◆ THE TASK: Reproduce the data exactly; no word may be added or dropped.

◆ PROVIDED ENTRIES:

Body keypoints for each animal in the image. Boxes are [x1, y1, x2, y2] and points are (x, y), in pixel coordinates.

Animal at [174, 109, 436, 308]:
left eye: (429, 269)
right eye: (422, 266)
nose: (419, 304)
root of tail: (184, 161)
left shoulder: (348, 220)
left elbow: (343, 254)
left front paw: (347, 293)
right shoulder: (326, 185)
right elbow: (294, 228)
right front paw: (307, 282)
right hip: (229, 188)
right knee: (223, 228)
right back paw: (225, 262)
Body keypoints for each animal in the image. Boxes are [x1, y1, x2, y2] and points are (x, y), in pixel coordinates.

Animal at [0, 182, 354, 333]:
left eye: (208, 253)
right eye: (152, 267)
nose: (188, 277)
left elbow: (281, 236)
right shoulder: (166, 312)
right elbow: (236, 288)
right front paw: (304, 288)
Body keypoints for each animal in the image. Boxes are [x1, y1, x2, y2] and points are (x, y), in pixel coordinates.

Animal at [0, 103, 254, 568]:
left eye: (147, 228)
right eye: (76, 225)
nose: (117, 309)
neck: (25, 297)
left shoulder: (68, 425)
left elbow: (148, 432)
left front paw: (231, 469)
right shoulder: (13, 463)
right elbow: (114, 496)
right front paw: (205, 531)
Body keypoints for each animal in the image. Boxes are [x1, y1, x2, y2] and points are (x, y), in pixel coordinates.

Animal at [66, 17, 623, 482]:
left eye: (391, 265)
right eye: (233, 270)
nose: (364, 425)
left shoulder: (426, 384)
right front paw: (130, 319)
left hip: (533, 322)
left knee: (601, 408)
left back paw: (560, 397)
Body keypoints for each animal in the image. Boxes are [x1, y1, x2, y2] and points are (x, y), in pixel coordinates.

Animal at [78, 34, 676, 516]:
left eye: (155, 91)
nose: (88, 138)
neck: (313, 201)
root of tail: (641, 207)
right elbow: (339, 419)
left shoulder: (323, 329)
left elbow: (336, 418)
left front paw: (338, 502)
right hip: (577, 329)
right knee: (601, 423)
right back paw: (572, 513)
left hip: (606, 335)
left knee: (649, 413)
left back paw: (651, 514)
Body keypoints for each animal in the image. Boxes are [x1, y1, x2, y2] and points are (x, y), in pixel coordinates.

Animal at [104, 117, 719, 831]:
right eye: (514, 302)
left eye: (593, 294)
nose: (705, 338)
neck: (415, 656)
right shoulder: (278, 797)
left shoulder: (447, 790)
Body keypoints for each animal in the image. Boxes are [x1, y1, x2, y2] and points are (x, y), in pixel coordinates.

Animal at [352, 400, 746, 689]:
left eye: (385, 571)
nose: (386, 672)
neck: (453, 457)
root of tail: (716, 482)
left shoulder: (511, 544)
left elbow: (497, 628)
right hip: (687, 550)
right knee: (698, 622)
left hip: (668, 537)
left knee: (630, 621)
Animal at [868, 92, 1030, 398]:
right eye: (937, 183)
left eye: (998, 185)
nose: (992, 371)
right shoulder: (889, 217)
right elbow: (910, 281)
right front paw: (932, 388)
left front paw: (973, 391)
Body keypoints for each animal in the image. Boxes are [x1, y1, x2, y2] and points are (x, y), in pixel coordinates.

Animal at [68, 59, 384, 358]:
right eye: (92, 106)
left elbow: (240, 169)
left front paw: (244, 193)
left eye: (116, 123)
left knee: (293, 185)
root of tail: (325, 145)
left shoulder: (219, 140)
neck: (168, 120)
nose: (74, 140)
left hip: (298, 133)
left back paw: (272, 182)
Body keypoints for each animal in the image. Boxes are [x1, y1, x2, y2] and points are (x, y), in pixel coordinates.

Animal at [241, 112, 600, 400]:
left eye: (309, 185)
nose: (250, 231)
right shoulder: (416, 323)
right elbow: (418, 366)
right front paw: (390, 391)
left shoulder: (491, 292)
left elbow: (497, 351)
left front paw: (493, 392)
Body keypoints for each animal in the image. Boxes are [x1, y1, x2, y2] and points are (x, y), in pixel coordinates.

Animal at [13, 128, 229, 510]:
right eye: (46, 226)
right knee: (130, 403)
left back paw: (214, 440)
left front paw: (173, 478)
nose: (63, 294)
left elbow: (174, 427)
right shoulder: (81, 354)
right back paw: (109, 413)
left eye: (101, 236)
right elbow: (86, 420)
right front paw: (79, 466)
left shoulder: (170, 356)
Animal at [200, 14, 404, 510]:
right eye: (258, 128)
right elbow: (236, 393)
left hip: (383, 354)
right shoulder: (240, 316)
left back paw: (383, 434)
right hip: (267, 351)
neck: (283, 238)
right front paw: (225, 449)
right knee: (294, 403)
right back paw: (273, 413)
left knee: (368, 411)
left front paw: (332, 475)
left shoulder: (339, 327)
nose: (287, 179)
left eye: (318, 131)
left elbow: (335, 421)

◆ SOLVED EXERCISE:
Body keypoints for each animal in the image. Boxes are [x1, y1, x2, y2] and points are (x, y), in pixel coordinates.

Animal at [174, 109, 436, 308]:
left eye: (429, 269)
right eye: (422, 266)
nose: (419, 304)
root of tail: (184, 161)
left shoulder: (348, 220)
left elbow: (343, 254)
left front paw: (347, 293)
right shoulder: (326, 185)
right elbow: (294, 228)
right front paw: (307, 282)
right hip: (229, 188)
right knee: (223, 228)
right back paw: (225, 262)
Body keypoints for each animal in the image. Boxes are [x1, y1, x2, y2] and points are (x, y), in pixel coordinates.

Animal at [0, 182, 354, 333]:
left eye: (208, 253)
right eye: (152, 267)
nose: (188, 277)
left elbow: (281, 236)
right shoulder: (166, 312)
right elbow: (236, 288)
right front paw: (304, 288)
Body keypoints for each animal in the image. Boxes are [x1, y1, x2, y2] and points are (x, y), in pixel coordinates.

Animal at [0, 103, 254, 568]:
left eye: (147, 228)
right eye: (76, 225)
nose: (117, 309)
neck: (25, 297)
left shoulder: (68, 425)
left elbow: (148, 432)
left front paw: (231, 469)
right shoulder: (13, 463)
right elbow: (114, 496)
right front paw: (205, 531)
Body keypoints for each animal in the image. Boxes are [x1, y1, x2, y2] and points are (x, y), in pixel coordinates.

Animal at [66, 17, 623, 482]:
left eye: (391, 265)
right eye: (233, 270)
nose: (364, 425)
left shoulder: (426, 384)
right front paw: (130, 319)
left hip: (533, 322)
left knee: (601, 408)
left back paw: (560, 397)
Body keypoints for each animal in the image. Boxes are [x1, y1, x2, y2] and points are (x, y), in pixel coordinates.

Animal at [78, 34, 676, 516]:
left eye: (155, 91)
nose: (88, 138)
neck: (313, 201)
root of tail: (641, 207)
right elbow: (339, 419)
left shoulder: (323, 329)
left elbow: (336, 418)
left front paw: (338, 502)
right hip: (577, 329)
right knee: (601, 423)
right back paw: (572, 513)
left hip: (606, 335)
left knee: (649, 413)
left back paw: (651, 514)
Body keypoints for each animal in the image. Boxes are [x1, y1, x2, y2] and points are (x, y), in pixel coordinates.

Animal at [104, 117, 719, 831]:
right eye: (514, 302)
left eye: (593, 294)
nose: (705, 338)
neck: (415, 656)
right shoulder: (278, 797)
left shoulder: (447, 790)
Body keypoints for each animal in the image. Boxes are [x1, y1, x2, y2] and points are (x, y), in pixel coordinates.

Animal at [352, 400, 746, 689]:
left eye: (385, 571)
nose: (386, 672)
neck: (453, 457)
root of tail: (716, 482)
left shoulder: (511, 544)
left elbow: (497, 628)
right hip: (687, 550)
right knee: (698, 622)
left hip: (668, 537)
left knee: (630, 621)
Animal at [868, 92, 1030, 398]:
right eye: (937, 183)
left eye: (998, 185)
nose: (992, 371)
right shoulder: (889, 217)
right elbow: (910, 281)
right front paw: (932, 388)
left front paw: (973, 391)
Body keypoints for each animal in the image. Boxes are [x1, y1, x2, y2] and points are (x, y), in pixel coordinates.

Animal at [68, 59, 384, 358]:
right eye: (92, 106)
left elbow: (240, 169)
left front paw: (244, 193)
left eye: (116, 123)
left knee: (293, 185)
root of tail: (325, 145)
left shoulder: (219, 140)
neck: (168, 120)
nose: (74, 140)
left hip: (298, 133)
left back paw: (272, 182)
Body keypoints for each animal in the image. Boxes are [x1, y1, x2, y2] and points are (x, y), in pixel coordinates.

Animal at [241, 112, 600, 400]:
left eye: (309, 185)
nose: (250, 231)
right shoulder: (416, 323)
right elbow: (418, 366)
right front paw: (390, 391)
left shoulder: (491, 292)
left elbow: (497, 351)
left front paw: (493, 392)
Body keypoints for each animal in the image. Boxes are [x1, y1, x2, y2] and points are (x, y), in pixel coordinates.

Animal at [13, 128, 229, 510]:
right eye: (46, 226)
right knee: (130, 403)
left back paw: (214, 440)
left front paw: (173, 478)
nose: (63, 294)
left elbow: (174, 427)
right shoulder: (81, 354)
right back paw: (109, 413)
left eye: (101, 236)
right elbow: (86, 420)
right front paw: (79, 466)
left shoulder: (170, 356)
Animal at [200, 14, 404, 510]:
right eye: (258, 128)
right elbow: (236, 393)
left hip: (383, 354)
right shoulder: (240, 316)
left back paw: (383, 434)
right hip: (267, 351)
neck: (283, 238)
right front paw: (225, 449)
right knee: (294, 403)
right back paw: (273, 413)
left knee: (368, 411)
left front paw: (332, 475)
left shoulder: (339, 327)
nose: (287, 179)
left eye: (318, 131)
left elbow: (335, 421)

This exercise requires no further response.